If _fallback is True and the themplate does not exist within the theme, it will fall back on trying to render the template using the application’s normal templates. (The “active theme” will still be set, though, so you can try to extend or include other templates from the theme.)

Parameters:
  • theme – Either the identifier of the theme to use, or an actual Theme instance.
  • template_name – The name of the template to render.
  • _fallback – Whether to fall back to the default
flaskext.themes.static_file_url(theme, filename, external=False)

This is a shortcut for getting the URL of a static file in a theme.

Parameters:
  • theme – A Theme instance or identifier.
  • filename – The name of the file.
  • external – Whether the link should be external or not. Defaults to False.
flaskext.themes.get_theme(ident)

This gets the theme with the given identifier from the current app’s theme manager.

Parameters:
  • ident – The theme identifier.
flaskext.themes.get_themes_list()

This returns a list of all the themes in the current app’s theme manager, sorted by identifier.

Loading Themes

class flaskext.themes.ThemeManager(app, app_identifier, loaders=None)
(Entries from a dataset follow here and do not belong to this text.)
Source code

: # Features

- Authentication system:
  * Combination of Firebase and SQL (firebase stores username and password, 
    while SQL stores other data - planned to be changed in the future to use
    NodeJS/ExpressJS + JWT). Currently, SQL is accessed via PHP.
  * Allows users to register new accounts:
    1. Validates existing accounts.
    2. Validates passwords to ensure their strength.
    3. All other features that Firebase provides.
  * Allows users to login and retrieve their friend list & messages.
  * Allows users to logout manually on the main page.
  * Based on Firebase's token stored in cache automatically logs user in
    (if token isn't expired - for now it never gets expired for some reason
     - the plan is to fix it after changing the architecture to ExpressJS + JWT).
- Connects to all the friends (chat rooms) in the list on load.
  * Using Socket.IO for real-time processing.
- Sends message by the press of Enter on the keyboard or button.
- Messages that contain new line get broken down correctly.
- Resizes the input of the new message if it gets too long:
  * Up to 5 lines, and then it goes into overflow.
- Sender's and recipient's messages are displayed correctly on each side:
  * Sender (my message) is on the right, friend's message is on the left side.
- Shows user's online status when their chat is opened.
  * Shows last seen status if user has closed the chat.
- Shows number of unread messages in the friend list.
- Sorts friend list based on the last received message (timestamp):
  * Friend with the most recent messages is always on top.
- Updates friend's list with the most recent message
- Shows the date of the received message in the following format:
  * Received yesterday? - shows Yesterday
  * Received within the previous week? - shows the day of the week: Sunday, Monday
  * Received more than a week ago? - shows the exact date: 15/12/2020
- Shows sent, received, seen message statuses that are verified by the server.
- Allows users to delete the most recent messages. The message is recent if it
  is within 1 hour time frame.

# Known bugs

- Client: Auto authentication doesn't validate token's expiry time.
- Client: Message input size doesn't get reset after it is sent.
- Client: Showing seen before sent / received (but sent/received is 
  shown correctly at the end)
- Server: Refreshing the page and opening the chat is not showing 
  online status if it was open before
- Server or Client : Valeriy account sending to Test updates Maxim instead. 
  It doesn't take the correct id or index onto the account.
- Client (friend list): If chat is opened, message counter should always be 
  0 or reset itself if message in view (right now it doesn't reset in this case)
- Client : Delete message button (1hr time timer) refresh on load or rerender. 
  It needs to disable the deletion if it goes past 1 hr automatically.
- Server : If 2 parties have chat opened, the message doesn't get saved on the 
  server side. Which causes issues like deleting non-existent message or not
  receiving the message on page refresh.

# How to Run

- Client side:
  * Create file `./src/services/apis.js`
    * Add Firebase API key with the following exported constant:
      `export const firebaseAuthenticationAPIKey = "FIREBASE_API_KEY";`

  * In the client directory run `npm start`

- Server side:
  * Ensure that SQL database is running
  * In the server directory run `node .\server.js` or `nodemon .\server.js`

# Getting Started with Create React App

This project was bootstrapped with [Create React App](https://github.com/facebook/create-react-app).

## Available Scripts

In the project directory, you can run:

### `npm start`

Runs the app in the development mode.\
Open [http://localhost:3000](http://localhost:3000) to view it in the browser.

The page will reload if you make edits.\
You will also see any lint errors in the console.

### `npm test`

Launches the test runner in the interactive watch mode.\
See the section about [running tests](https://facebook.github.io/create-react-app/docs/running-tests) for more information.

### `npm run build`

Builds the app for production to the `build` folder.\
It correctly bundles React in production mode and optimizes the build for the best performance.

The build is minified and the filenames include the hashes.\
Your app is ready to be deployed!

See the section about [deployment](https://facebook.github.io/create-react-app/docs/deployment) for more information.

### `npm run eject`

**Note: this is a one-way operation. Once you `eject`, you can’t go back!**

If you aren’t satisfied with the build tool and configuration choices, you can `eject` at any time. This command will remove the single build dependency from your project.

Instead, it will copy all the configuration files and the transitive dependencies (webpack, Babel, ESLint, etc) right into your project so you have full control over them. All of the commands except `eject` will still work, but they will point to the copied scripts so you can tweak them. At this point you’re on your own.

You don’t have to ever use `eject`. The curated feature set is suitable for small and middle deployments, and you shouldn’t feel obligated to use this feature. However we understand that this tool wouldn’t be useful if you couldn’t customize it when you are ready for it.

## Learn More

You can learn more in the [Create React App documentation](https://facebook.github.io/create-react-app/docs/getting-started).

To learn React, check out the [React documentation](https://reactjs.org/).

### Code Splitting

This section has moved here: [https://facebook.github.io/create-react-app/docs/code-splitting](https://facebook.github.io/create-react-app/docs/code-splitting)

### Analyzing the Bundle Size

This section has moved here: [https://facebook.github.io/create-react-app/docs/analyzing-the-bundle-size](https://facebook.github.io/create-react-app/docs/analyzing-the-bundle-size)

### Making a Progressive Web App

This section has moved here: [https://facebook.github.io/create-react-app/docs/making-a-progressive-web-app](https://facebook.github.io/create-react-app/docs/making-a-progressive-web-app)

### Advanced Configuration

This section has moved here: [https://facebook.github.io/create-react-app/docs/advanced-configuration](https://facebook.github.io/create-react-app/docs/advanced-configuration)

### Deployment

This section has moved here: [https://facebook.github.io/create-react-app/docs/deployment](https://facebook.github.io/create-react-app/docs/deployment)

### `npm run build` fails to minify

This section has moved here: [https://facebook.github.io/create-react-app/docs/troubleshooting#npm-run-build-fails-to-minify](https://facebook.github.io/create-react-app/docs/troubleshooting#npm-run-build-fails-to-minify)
This is responsible for loading and storing all the themes for an application. Calling refresh will cause it to invoke all of the theme loaders.

A theme loader is simply a callable that takes an app and returns an iterable of Theme instances. You can implement your own loaders if your app has another way to load themes.

Parameters:
  • app – The app to bind to. (Each instance is only usable for one app.)
  • app_identifier – The value that the info.json’s application key is required to have. If you require a more complex check, you can subclass and override the valid_app_id method.
  • loaders – An iterable of loaders to use. The defaults are packaged_themes_loader and theme_paths_loader, in that order.
bind_app(app)

If an app wasn’t bound when the manager was created, this will bind it. The app must be bound for the loaders to work.

Parameters:
  • app – A Flask instance.
list_themes()

This yields all the Theme objects, in sorted order.

loaders

This is a list of the loaders that will be used to load the themes.

refresh()

This loads all of the themes into the themes dictionary. The loaders are invoked in the order they are given, so later themes will override earlier ones. Any invalid themes found (for example, if the application identifier is incorrect) will be skipped.

themes

This is a dictionary of all the themes that have been loaded. The keys are the identifiers and the values are Theme objects.
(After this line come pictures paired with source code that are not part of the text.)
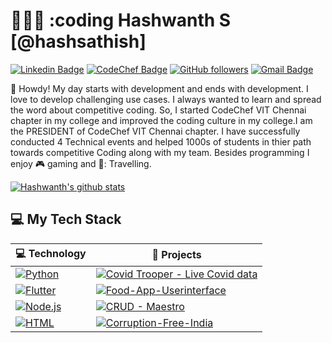 # 👨🏻‍💻 :coding Hashwanth S [@hashsathish]

[![Linkedin Badge](https://img.shields.io/badge/-Hashwanth%20S-blue?style=social&logo=Linkedin&logoColor=blue&link=https://www.linkedin.com/in/stykerhash/)](https://www.linkedin.com/in/stykerhash/) [![CodeChef Badge](http://img.shields.io/badge/-@neo_hash-1ca0f1?style=social&logo=codechef&logoColor=black&link=https://www.codechef.com/users/neo_hash)](https://www.codechef.com/users/neo_hash) [![GitHub followers](https://img.shields.io/github/followers/hashsathish?label=Follow&style=social)](https://github.com/hashsathish/?tab=follow) [![Gmail Badge](https://img.shields.io/badge/-hashwanth2002@gmail-c14438?style=social&logo=Gmail&logoColor=red&link=mailto:hashwanth2002@gmail.com)](mailto:hashwanth2002@gmail.com) 


:wave: Howdy! My day starts with development and ends with development. I love to develop challenging use cases. I always wanted to learn and spread the word about competitive coding. So, I started CodeChef VIT Chennai chapter in my college and improved the coding culture in my college.I am the PRESIDENT of CodeChef VIT Chennai chapter. I have  successfully conducted 4 Technical events and helped 1000s of students in thier path towards competitive Coding along with my team. Besides programming I enjoy :video_game: gaming and 🌆: Travelling.

[![Hashwanth's github stats](https://github-readme-stats.vercel.app/api?username=hashsathish&theme=chartreuse-dark&show_icons=true)](https://github.com/hashsathish)

## 💻 My Tech Stack

<!-- START OF PROFILE STACK, DO NOT REMOVE -->
| 💻 **Technology** | 🚀 **Projects** |
|-|-|
| [![Python](https://img.shields.io/static/v1?label=&message=Python&color=3C78A9&logo=python&logoColor=FFFFFF)](https://www.python.org/) | [![Covid Trooper - Live Covid data](https://img.shields.io/static/v1?label=Covid-Trooper--Live-Covid-Data-Scraping-Tweeting-and-text-to-speech&message=%20&color=000605&logo=github&logoColor=white&labelColor=000605)](https://github.com/hashsathish/Covid-Trooper--Live-Covid-Data-Scraping-Tweeting-and-text-to-speech) |
| [![Flutter](https://img.shields.io/static/v1?label=&message=Flutter&color=5AB7F1&logo=flutter&logoColor=FFFFFF)](https://flutter.dev/) | [![Food-App-Userinterface](https://img.shields.io/static/v1?label=Food-App-Userinterface&message=%20&color=000605&logo=github&logoColor=white&labelColor=000605)](https://github.com/hashsathish/Food-App-UI) |
| [![Node.js](https://img.shields.io/static/v1?label=&message=Node.js&color=47d147&logo=node.js&logoColor=FFFFFF)](https://nodejs.org/en/) | [![CRUD - Maestro](https://img.shields.io/static/v1?label=CRUD-Maestro&message=%20&color=000605&logo=github&logoColor=white&labelColor=000605)](https://github.com/hashsathish/CRUD-Maestro-Node-and-MongoDB)
| [![HTML](https://img.shields.io/static/v1?label=&message=HTML&color=ff751a&logo=HTML5&logoColor=FFFFFF)](https://developer.mozilla.org/en-US/docs/Web/Guide/HTML/HTML5)  | [![Corruption-Free-India](https://img.shields.io/static/v1?label=Corruption-Free-India&message=%20&color=000605&logo=github&logoColor=white&labelColor=000605)](https://github.com/hashsathish/Corruption-Free-India) |
<!-- END OF PROFILE STACK, DO NOT REMOVE -->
valid_app_id(app_identifier)

This checks whether the application identifier given will work with this application. The default implementation checks whether the given identifier matches the one given at initialization.

Parameters:
  • app_identifier – The application identifier to check.
flaskext.themes.packaged_themes_loader(app)
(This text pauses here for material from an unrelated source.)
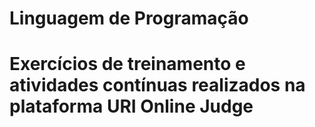 # Linguagem de Programação
# Exercícios de treinamento e atividades contínuas realizados na plataforma URI Online Judge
This theme will find themes that are shipped with the application. It will look in the application’s root path for a themes directory - for example, the someapp package can ship themes in the directory someapp/themes/.

flaskext.themes.theme_paths_loader(app)

This checks the app’s THEME_PATHS configuration variable to find directories that contain themes. The theme’s identifier must match the name of its directory.

flaskext.themes.load_themes_from(path)

This is used by the default loaders. You give it a path, and it will find valid themes and yield them one by one.

Parameters:
  • path – The path to search for themes in.